Ne ha fatte tante di battaglie per rendere visibile alla società l’uomo che “dal nulla compare all’esistenza”, come usava dire. Per lui la questione della vita nascente non era un fatto marginale ma un bene essenziale del vivere civile. Le sue battaglie nascono da questo anelito, a me vengono in mente tre battaglie in modo particolare. Quella del 1981 per abrogare la legge sull’aborto; quella del 2004 che ha portato alla legge 40 e l’ultima quella per il riconoscimento, a livello europeo, del concepito come “uno di noi”.
La prima è stata numericamente una sconfitta; la seconda è stata una vittoria anche se a colpi di sentenze la legge è stata messa a soqquadro; la terza è stata una battaglia numericamente molto potente ma poi è stata bloccata dalla Commissione europea che non ha avuto nemmeno l’onestà intellettuale di prendere in considerazione l’istanza del concepito come uno di noi.
Papà diceva alcune cose importanti: intanto che non ci si deve mai arrendere perché la verità è più grande dei numeri. Aggiungeva poi che la battaglia per la vita nascente è paragonabile a quella contro la schiavitù e dunque richiede tempi lunghissimi e, infine, annunciava che parlare della vita è già una vittoria. Non sappiamo mai l’eco che le nostre parole possono avere, dove possono arrivare. Infine ma non alla fine, ripeteva di avere fiducia perché il Vangelo della vita è scritto nel cuore di ogni uomo e il disegno della storia è guidato da una stella positiva ed è come un fiume che sfocia nel mare. La luce c’è e sta a noi sforzarci per aiutare l’aurora a spuntare.

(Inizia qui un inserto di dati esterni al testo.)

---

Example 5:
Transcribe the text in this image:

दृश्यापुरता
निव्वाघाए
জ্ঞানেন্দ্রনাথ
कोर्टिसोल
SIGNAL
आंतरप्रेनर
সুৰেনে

Ha fatto tanto ma secondo te qual è stato il segreto della sua forza e della sua tenacia?
Io penso che la lucidità e l’intelligenza del suo pensiero traessero vigore da una dimensione contemplativa, non si fermavano allo sguardo della scienza e della ragione, ma aprivano la ragione sull’oltre. E da questa dimensione contemplativa lui abitava il mondo, da questa prospettiva lui guardava le cose, tutte le cose. Ogni sua parola, ogni suo gesto, ogni sua azione in qualche modo rimandava all’idea che il valore della vita umana richiama in causa il lavoro creativo di Dio. Una parola d’amore che Dio stesso pronuncia attraverso l’uomo che comincia. Lui vedeva nell’essere umano che entra nell’esistenza la firma di Dio, il segno tangibile del suo amore per noi. In una lettera che ha scritto a un sacerdote, il babbo scrisse che l’amore di Dio si materializza in ogni essere umano. Pur essendo un uomo impegnatissimo, viveva con il cuore in ginocchio di fronte a Dio. Nella Giornata per la Vita del 1985 scrisse: “Questo piccolo essere che potrebbe stare nel palmo della mia mano è uno di noi, un nostro fratello accomunato dal nostro stesso destino. Bisogna avvertire lo stupore per la meraviglia che egli è. Ogni vita che inizia è frutto della fatica dell’universo, dello spazio e del tempo, dell’evoluzione e delle generazioni. Di fronte a lui riproponiamo la domanda: è o non è egli il valore e il senso del creato? Se la risposta è positiva abbiamo detto che l’uomo è sempre un valore… Ogni figlio è l’istintiva speranza che il bene alla fine supererà il male”.
Hai qualche ricordo speciale dei suoi ultimi istanti?
La fede gli è stata trasmessa dai suoi genitori come “provvidenza”. L’immagine che si è portato dietro per tutta la vita è stato Dio è amore infinito. Nei suoi ultimi tempi, quando, colpito dalla malattia, aveva giusto un filo di voce, gli ho domandato: “Ma tu Gesù lo senti?”. Lui ha risposto: “Sì”. “E cosa ti dice?” gli ho chiesto. “Che mi vuole bene!” ha risposto.